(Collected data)
--- START ---
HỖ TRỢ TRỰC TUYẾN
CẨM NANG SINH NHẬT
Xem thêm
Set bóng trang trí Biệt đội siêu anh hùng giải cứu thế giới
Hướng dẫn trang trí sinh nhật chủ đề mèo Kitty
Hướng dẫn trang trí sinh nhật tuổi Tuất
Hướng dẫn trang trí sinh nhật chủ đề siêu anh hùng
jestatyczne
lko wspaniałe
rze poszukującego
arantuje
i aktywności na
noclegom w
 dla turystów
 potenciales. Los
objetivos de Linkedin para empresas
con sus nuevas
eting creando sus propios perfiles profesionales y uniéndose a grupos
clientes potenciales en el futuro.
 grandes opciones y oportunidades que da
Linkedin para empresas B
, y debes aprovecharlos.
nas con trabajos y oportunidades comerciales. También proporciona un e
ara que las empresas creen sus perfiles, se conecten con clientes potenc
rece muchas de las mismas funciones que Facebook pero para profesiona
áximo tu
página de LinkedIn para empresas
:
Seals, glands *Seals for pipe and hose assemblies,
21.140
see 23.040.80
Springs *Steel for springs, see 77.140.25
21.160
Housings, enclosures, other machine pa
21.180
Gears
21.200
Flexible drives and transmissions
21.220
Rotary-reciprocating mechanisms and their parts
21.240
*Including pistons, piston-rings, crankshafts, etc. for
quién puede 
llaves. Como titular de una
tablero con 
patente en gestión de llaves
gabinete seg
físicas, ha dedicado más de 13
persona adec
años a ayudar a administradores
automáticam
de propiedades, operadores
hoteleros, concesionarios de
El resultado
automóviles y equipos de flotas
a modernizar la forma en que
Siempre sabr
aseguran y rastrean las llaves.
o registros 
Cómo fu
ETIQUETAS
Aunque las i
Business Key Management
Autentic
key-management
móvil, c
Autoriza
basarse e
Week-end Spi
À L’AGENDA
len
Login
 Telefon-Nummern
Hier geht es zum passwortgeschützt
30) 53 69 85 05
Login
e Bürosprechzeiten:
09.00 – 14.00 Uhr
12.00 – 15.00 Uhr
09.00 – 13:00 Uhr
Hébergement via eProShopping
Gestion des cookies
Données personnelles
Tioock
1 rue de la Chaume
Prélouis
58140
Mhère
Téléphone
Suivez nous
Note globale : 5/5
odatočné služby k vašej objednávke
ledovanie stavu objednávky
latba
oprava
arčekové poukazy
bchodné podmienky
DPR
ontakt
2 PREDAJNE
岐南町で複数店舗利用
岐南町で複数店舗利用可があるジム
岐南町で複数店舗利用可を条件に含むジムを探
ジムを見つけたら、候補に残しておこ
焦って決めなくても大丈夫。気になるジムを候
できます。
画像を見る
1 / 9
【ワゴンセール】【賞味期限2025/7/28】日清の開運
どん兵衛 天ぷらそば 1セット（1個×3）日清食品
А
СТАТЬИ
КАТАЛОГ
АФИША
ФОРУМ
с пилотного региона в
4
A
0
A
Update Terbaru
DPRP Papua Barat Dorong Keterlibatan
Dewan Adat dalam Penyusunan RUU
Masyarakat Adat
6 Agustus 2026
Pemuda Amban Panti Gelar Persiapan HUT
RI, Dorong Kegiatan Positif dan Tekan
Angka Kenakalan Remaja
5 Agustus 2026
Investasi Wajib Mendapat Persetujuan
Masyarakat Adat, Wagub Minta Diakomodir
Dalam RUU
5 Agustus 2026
--- END ---
## [What to do]
Output every line above so that it reads exactly as before.

## [Written response]
HỖ TRỢ TRỰC TUYẾN
CẨM NANG SINH NHẬT
Xem thêm
Set bóng trang trí Biệt đội siêu anh hùng giải cứu thế giới
Hướng dẫn trang trí sinh nhật chủ đề mèo Kitty
Hướng dẫn trang trí sinh nhật tuổi Tuất
Hướng dẫn trang trí sinh nhật chủ đề siêu anh hùng
jestatyczne
lko wspaniałe
rze poszukującego
arantuje
i aktywności na
noclegom w
 dla turystów
 potenciales. Los
objetivos de Linkedin para empresas
con sus nuevas
eting creando sus propios perfiles profesionales y uniéndose a grupos
clientes potenciales en el futuro.
 grandes opciones y oportunidades que da
Linkedin para empresas B
, y debes aprovecharlos.
nas con trabajos y oportunidades comerciales. También proporciona un e
ara que las empresas creen sus perfiles, se conecten con clientes potenc
rece muchas de las mismas funciones que Facebook pero para profesiona
áximo tu
página de LinkedIn para empresas
:
Seals, glands *Seals for pipe and hose assemblies,
21.140
see 23.040.80
Springs *Steel for springs, see 77.140.25
21.160
Housings, enclosures, other machine pa
21.180
Gears
21.200
Flexible drives and transmissions
21.220
Rotary-reciprocating mechanisms and their parts
21.240
*Including pistons, piston-rings, crankshafts, etc. for
quién puede 
llaves. Como titular de una
tablero con 
patente en gestión de llaves
gabinete seg
físicas, ha dedicado más de 13
persona adec
años a ayudar a administradores
automáticam
de propiedades, operadores
hoteleros, concesionarios de
El resultado
automóviles y equipos de flotas
a modernizar la forma en que
Siempre sabr
aseguran y rastrean las llaves.
o registros 
Cómo fu
ETIQUETAS
Aunque las i
Business Key Management
Autentic
key-management
móvil, c
Autoriza
basarse e
Week-end Spi
À L’AGENDA
len
Login
 Telefon-Nummern
Hier geht es zum passwortgeschützt
30) 53 69 85 05
Login
e Bürosprechzeiten:
09.00 – 14.00 Uhr
12.00 – 15.00 Uhr
09.00 – 13:00 Uhr
Hébergement via eProShopping
Gestion des cookies
Données personnelles
Tioock
1 rue de la Chaume
Prélouis
58140
Mhère
Téléphone
Suivez nous
Note globale : 5/5
odatočné služby k vašej objednávke
ledovanie stavu objednávky
latba
oprava
arčekové poukazy
bchodné podmienky
DPR
ontakt
2 PREDAJNE
岐南町で複数店舗利用
岐南町で複数店舗利用可があるジム
岐南町で複数店舗利用可を条件に含むジムを探
ジムを見つけたら、候補に残しておこ
焦って決めなくても大丈夫。気になるジムを候
できます。
画像を見る
1 / 9
【ワゴンセール】【賞味期限2025/7/28】日清の開運
どん兵衛 天ぷらそば 1セット（1個×3）日清食品
А
СТАТЬИ
КАТАЛОГ
АФИША
ФОРУМ
с пилотного региона в
4
A
0
A
Update Terbaru
DPRP Papua Barat Dorong Keterlibatan
Dewan Adat dalam Penyusunan RUU
Masyarakat Adat
6 Agustus 2026
Pemuda Amban Panti Gelar Persiapan HUT
RI, Dorong Kegiatan Positif dan Tekan
Angka Kenakalan Remaja
5 Agustus 2026
Investasi Wajib Mendapat Persetujuan
Masyarakat Adat, Wagub Minta Diakomodir
Dalam RUU
5 Agustus 2026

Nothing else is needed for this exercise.